*Aim of the exercise:* Show all lines of the entries in which the word "wrist" is found.

Collection entries
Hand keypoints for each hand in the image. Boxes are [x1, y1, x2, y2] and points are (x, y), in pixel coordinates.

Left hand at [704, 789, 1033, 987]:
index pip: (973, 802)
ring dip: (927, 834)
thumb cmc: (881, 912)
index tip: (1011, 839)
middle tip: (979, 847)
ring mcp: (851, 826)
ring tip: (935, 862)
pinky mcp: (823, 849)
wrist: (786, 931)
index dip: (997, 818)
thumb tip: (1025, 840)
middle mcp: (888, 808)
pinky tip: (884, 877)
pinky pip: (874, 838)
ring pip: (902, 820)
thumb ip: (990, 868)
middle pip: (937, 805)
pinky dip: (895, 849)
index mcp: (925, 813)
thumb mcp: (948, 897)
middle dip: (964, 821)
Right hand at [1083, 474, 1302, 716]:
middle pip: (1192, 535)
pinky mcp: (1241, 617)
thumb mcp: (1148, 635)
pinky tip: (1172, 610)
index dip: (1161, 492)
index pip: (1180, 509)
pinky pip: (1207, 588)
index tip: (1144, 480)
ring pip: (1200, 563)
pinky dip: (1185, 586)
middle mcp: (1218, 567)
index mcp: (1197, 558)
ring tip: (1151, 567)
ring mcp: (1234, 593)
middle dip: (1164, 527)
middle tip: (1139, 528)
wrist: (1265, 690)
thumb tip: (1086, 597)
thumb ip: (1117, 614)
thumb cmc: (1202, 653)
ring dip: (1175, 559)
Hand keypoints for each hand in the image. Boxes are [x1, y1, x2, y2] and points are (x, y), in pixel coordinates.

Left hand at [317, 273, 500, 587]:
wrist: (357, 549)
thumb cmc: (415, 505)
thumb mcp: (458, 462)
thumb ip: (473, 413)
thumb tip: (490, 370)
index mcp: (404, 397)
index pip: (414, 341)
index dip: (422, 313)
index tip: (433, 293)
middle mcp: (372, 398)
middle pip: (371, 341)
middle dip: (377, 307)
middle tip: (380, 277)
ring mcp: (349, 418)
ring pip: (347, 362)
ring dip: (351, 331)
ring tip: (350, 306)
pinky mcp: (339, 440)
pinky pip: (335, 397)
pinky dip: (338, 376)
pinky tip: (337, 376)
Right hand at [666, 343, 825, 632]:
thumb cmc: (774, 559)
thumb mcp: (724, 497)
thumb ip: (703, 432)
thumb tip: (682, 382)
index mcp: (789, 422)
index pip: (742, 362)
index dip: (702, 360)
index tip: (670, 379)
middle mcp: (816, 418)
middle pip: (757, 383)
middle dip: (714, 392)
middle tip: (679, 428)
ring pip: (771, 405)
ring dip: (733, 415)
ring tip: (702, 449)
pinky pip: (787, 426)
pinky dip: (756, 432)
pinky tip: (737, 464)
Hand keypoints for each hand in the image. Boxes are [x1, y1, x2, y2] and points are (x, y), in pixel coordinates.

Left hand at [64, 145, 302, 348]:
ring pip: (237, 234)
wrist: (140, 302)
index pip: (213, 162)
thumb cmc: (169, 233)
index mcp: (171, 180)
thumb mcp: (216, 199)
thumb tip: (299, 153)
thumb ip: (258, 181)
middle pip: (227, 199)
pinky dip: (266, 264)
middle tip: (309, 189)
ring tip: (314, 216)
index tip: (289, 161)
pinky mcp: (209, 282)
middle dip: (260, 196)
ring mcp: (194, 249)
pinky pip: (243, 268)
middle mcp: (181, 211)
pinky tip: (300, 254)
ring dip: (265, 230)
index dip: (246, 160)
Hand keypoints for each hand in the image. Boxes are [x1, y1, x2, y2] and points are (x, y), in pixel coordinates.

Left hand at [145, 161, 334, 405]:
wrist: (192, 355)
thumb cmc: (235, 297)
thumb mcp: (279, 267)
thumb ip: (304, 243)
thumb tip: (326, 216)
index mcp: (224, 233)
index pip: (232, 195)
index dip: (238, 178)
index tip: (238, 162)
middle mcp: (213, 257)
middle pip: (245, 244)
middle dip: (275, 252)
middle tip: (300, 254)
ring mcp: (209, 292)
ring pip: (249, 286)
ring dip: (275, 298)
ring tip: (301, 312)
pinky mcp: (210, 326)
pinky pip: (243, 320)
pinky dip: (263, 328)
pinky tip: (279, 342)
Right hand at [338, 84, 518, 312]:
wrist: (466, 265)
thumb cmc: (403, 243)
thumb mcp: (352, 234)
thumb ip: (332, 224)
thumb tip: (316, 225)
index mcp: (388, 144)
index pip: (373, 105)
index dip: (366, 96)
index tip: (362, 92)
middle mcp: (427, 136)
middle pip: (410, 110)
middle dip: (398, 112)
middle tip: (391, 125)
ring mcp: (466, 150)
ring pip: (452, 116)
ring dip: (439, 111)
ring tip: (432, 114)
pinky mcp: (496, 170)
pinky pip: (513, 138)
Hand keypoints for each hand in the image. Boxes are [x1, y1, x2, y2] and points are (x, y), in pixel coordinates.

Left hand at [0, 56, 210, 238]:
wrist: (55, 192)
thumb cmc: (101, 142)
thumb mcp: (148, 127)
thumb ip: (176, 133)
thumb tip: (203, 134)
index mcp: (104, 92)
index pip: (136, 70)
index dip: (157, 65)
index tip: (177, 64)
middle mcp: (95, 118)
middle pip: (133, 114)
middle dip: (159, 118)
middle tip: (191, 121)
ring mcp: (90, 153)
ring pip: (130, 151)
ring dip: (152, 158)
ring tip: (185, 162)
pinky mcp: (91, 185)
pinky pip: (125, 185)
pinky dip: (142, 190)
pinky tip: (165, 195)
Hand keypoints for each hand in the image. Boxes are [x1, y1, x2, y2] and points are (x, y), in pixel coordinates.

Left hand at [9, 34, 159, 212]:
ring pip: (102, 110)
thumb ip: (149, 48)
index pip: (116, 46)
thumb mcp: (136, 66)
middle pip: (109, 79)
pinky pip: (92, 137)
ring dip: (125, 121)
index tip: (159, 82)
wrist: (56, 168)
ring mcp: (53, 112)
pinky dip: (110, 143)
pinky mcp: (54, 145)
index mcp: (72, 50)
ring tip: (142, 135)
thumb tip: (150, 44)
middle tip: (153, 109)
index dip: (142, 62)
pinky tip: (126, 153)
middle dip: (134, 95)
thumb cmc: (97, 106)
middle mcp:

*Answer box:*
wrist: (786, 931)
wrist: (1265, 690)
wrist: (357, 549)
wrist: (140, 302)
wrist: (192, 355)
wrist: (466, 265)
wrist: (55, 192)
wrist: (56, 168)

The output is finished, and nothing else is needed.